I wrote these words, and sang them together with my friend Mira Awad. They stand truer than ever today:
“when I cry I cry for both of us,
My pain has no name.
When I cry, I cry to the merciless sky and say:
There must be another way”
Naomi Wolf is a noted American feminist, journalist, and recently the author of The End of America: Letter of Warning to a Young Patriot, a historical look at the rise of fascism, outlining 10 steps necessary for a fascist group (or government) to destroy the democratic character of a nation-state and subvert the social/political liberty previously exercised by its citizens. She posted this explanation of why she walked out of a Shabbat services at a synagogue when no mention was made of the ongoing mayhem in Gaza.
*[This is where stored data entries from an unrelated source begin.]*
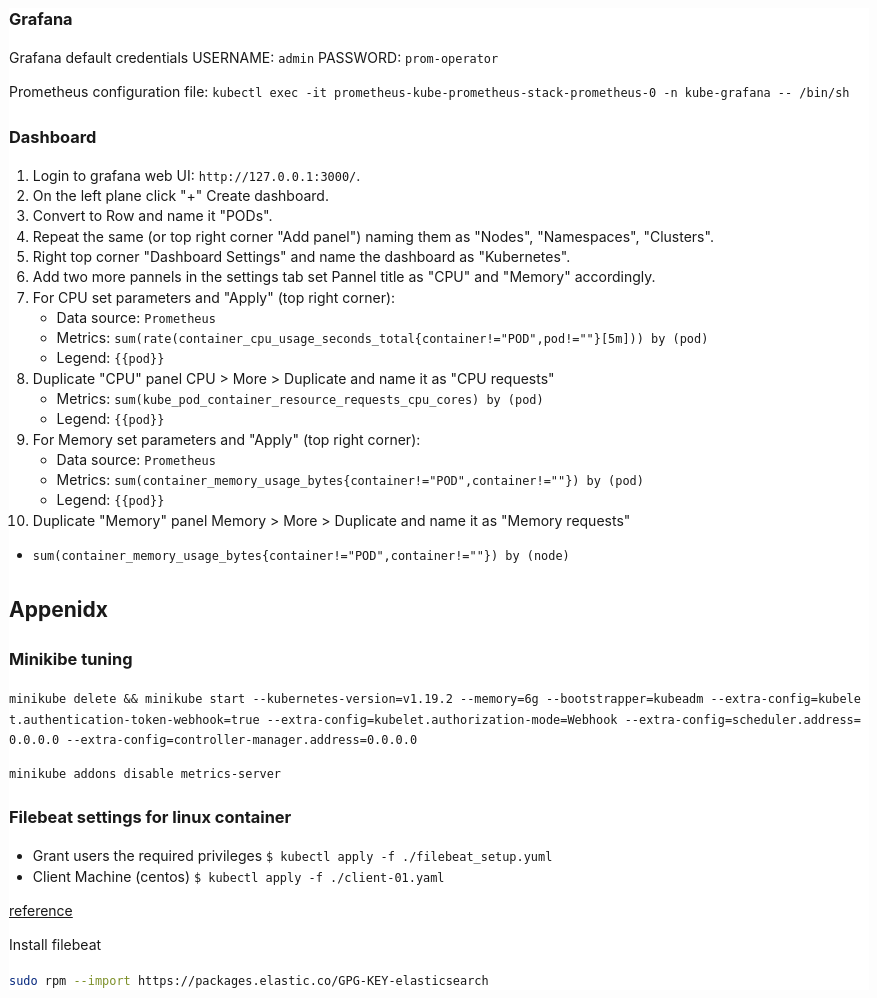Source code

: 
### Grafana

Grafana default credentials
USERNAME: `admin`
PASSWORD: `prom-operator`

Prometheus configuration file:
`kubectl exec -it prometheus-kube-prometheus-stack-prometheus-0 -n kube-grafana -- /bin/sh`

### Dashboard

1. Login to grafana web UI: `http://127.0.0.1:3000/`.
2. On the left plane click "+" Create dashboard.
3. Convert to Row and name it "PODs".
4. Repeat the same (or top right corner "Add panel") naming them as "Nodes", "Namespaces", "Clusters".
5. Right top corner "Dashboard Settings" and name the dashboard as "Kubernetes".
6. Add two more pannels in the settings tab set Pannel title as "CPU" and "Memory" accordingly.
7. For CPU set parameters and "Apply" (top right corner):
   - Data source: `Prometheus`
   - Metrics: `sum(rate(container_cpu_usage_seconds_total{container!="POD",pod!=""}[5m])) by (pod)`
   - Legend: `{{pod}}`
8. Duplicate "CPU" panel CPU > More > Duplicate and name it as "CPU requests"
   - Metrics: `sum(kube_pod_container_resource_requests_cpu_cores) by (pod)`
   - Legend: `{{pod}}`
9. For Memory set parameters and "Apply" (top right corner):
   - Data source: `Prometheus`
   - Metrics: `sum(container_memory_usage_bytes{container!="POD",container!=""}) by (pod)`
   - Legend: `{{pod}}`
10. Duplicate "Memory" panel Memory > More > Duplicate and name it as "Memory requests"
 - `sum(container_memory_usage_bytes{container!="POD",container!=""}) by (node)`


## Appenidx

### Minikibe tuning

`minikube delete && minikube start --kubernetes-version=v1.19.2 --memory=6g --bootstrapper=kubeadm --extra-config=kubelet.authentication-token-webhook=true --extra-config=kubelet.authorization-mode=Webhook --extra-config=scheduler.address=0.0.0.0 --extra-config=controller-manager.address=0.0.0.0`

`minikube addons disable metrics-server`

### Filebeat settings for linux container

 - Grant users the required privileges `$ kubectl apply -f ./filebeat_setup.yuml`
 - Client Machine (centos) `$ kubectl apply -f ./client-01.yaml`


[reference](https://www.elastic.co/guide/en/cloud-on-k8s/1.0/k8s-quickstart.html)

Install filebeat
```sh
sudo rpm --import https://packages.elastic.co/GPG-KEY-elasticsearch
```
Challenged below for why I am mourning genocide in Gaza. I mourn genocide in Gaza because I am the granddaughter of a family half wiped out in a holocaust and I know genocide when I see it. People are asking why I am taking this ‘side’. There are no sides. I mourn all victims. But every law of war and international law is being broken in the targeting of civilians in Gaza. I stand with the people of Gaza exactly because things might have turned out differently if more people had stood with the Jews in Germany. I stand with the people of Gaza because no one stood with us. I went to synagogue last Friday night and had to leave because I kept waiting for the massacre of Gaza to be addressed. … Nothing. Where is god? God is only ever where we stand with our neighbor in trouble and against injustice. I turn in my card of faith as of now because of our overwhelming silence as Jews…I don’t mean Israelis, a separate issue…about the genocide now in Gaza.
I want no other religion than this, that is, seeing rather than denying my neighbor under fire and embracing rather than dismissing those targeted with annihilation and ethnic cleansing.
For this Wolf will pay a much deeper personal price than I ever will. She will be attacked as a self-hating Jew, compared to the collaborators in the Ghettos and extermination camps, shunned by former friends, and be harassed at every public appearance.
So what, after all, do I have to fear?
For the love of the Palestinian people, for the love of the Israeli people, for the love that binds us all together in the end, from this day forward I will be silent no more.